__Task requirements__
Format every line of the records below as a numbered list, skipping blank lines and leaving out the picture lines.

__Given data__

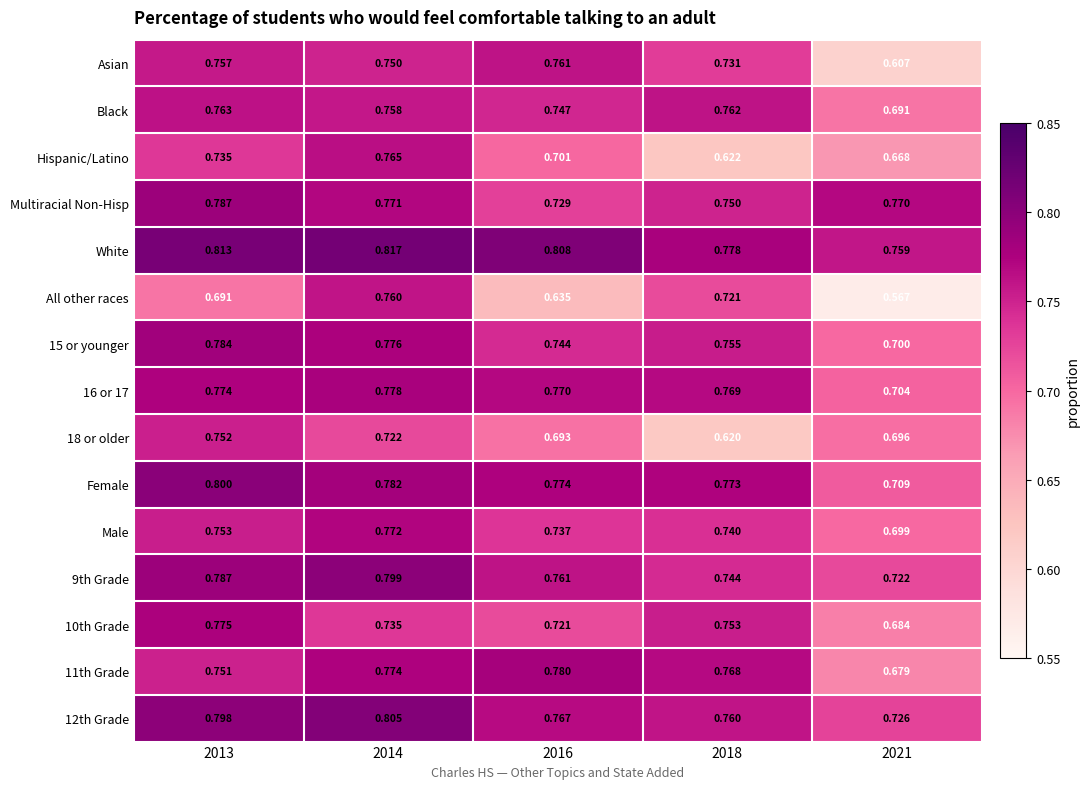

Which series has the largest range (max minus min)?

All other races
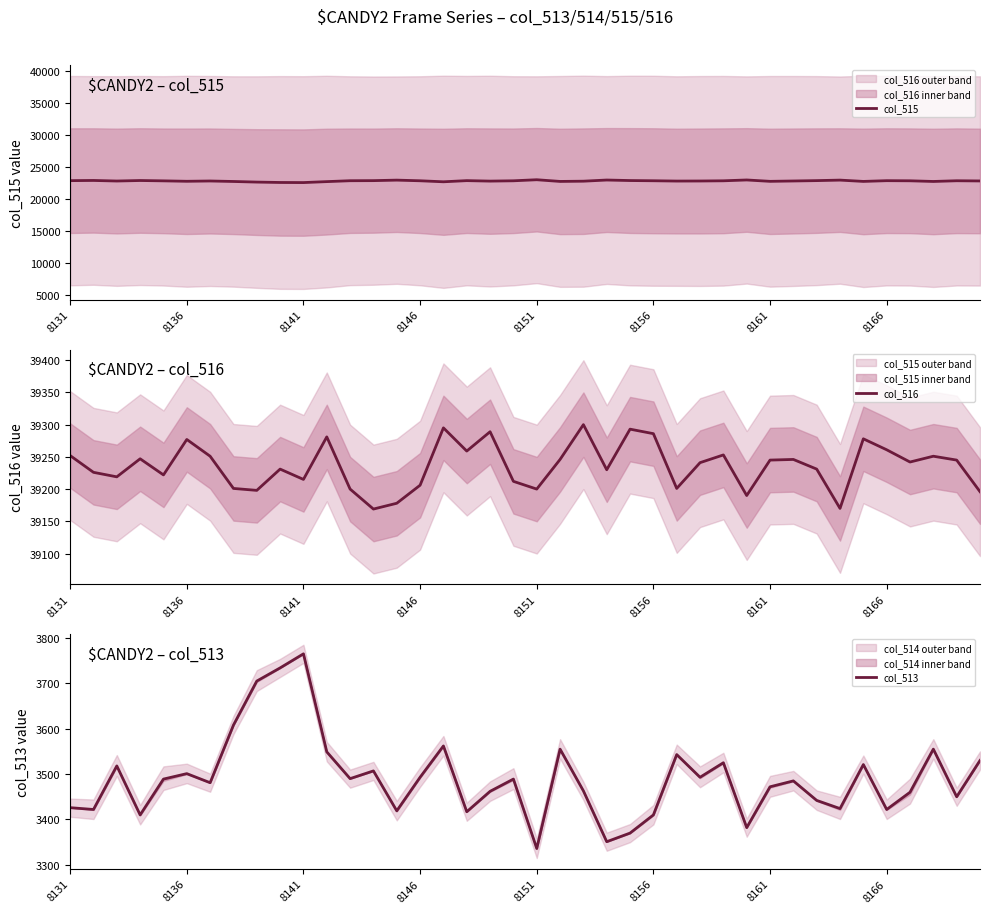

In col_513, how many points are higher than both neighbors (excluding endpoints)?

12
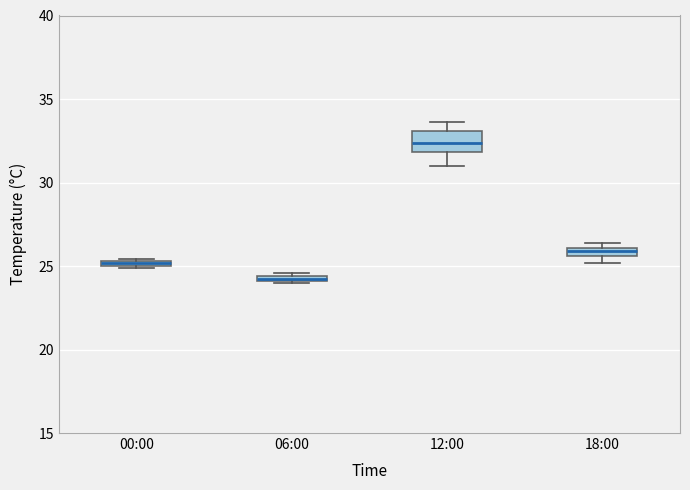

Where is the lower edge of the box for 18:00 on the y-axis? The values are not printed on the chart, so give them approximately, as read against the axis.

25.5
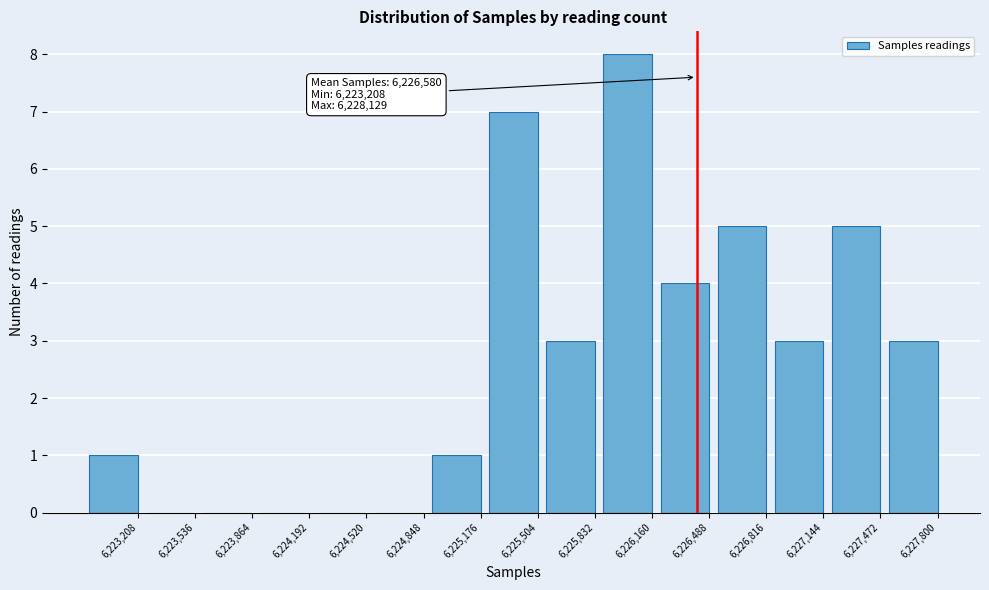

Reading left to right, transcribe all the data shown in this chart.

6,223,208=1	6,223,536=0	6,223,864=0	6,224,192=0	6,224,520=0	6,224,848=0	6,225,176=1	6,225,504=7	6,225,832=3	6,226,160=8	6,226,488=4	6,226,816=5	6,227,144=3	6,227,472=5	6,227,800=3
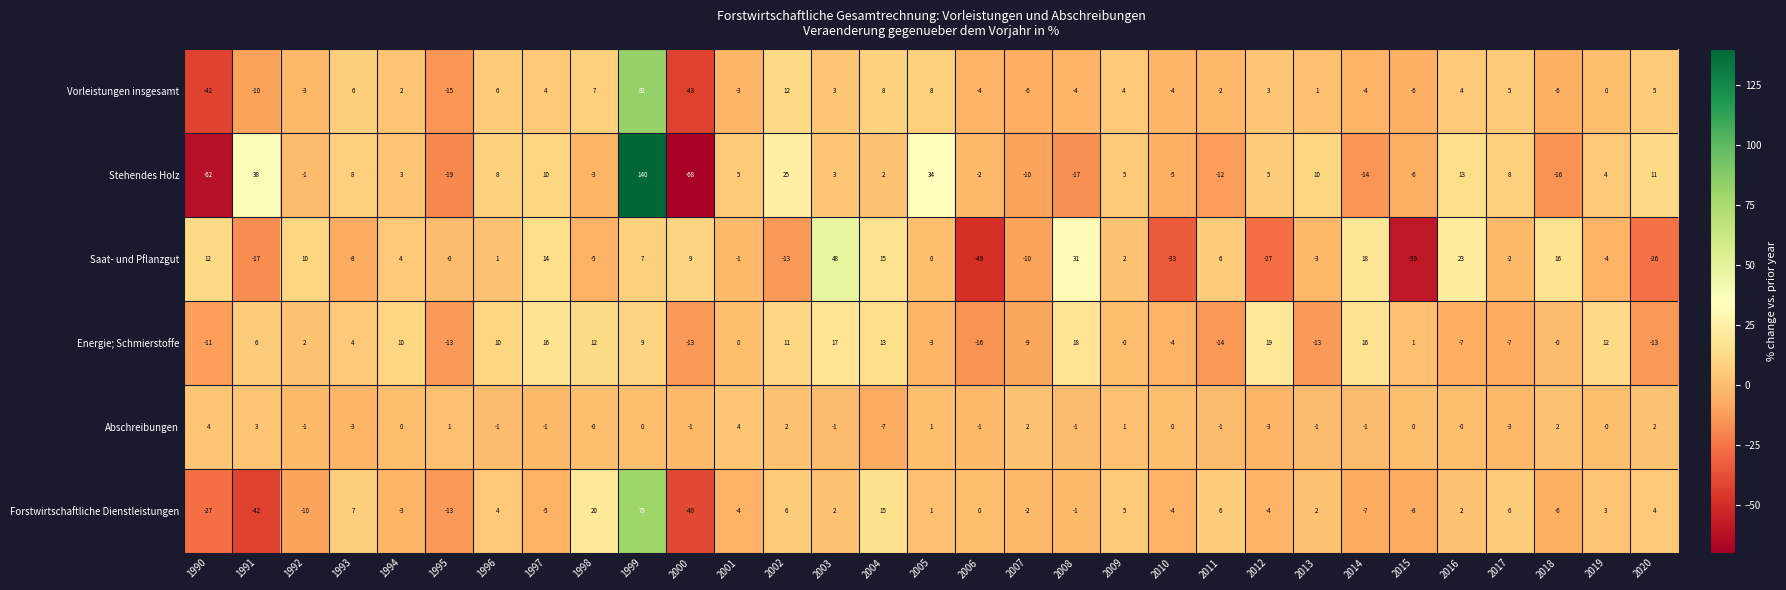

How many series are shown in this chart?

6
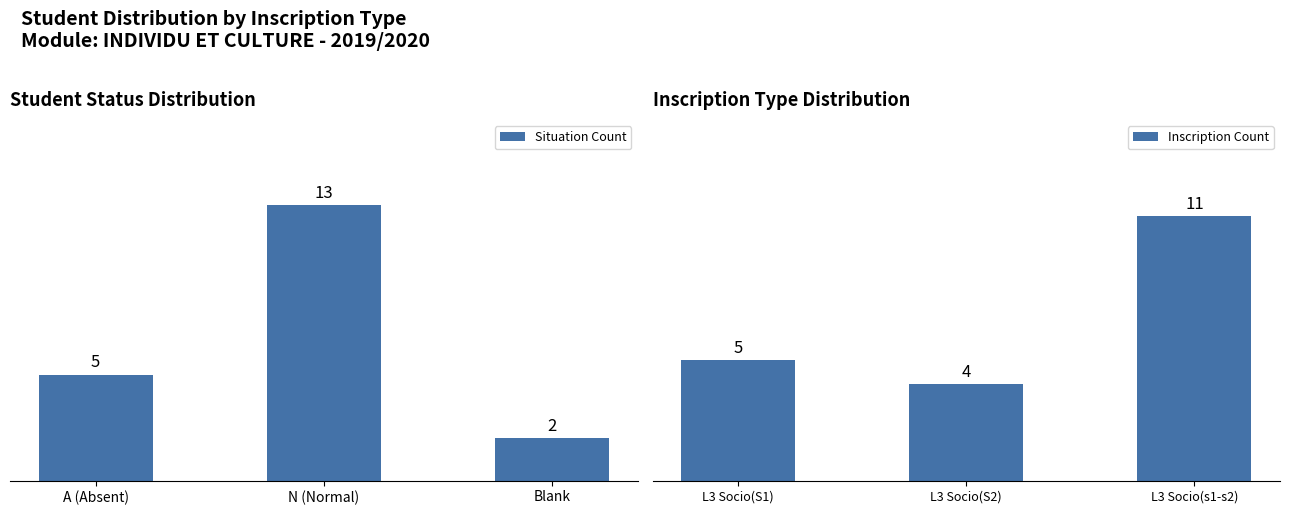

At which label is Situation Count closest to 7?

A (Absent)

__Result below__
1. Which series has the largest range (max minus min)?
2. All other races
3. In col_513, how many points are higher than both neighbors (excluding endpoints)?
4. 12
5. Where is the lower edge of the box for 18:00 on the y-axis? The values are not printed on the chart, so give them approximately, as read against the axis.
6. 25.5
7. Reading left to right, transcribe all the data shown in this chart.
8. 6,223,208=1	6,223,536=0	6,223,864=0	6,224,192=0	6,224,520=0	6,224,848=0	6,225,176=1	6,225,504=7	6,225,832=3	6,226,160=8	6,226,488=4	6,226,816=5	6,227,144=3	6,227,472=5	6,227,800=3
9. How many series are shown in this chart?
10. 6
11. At which label is Situation Count closest to 7?
12. A (Absent)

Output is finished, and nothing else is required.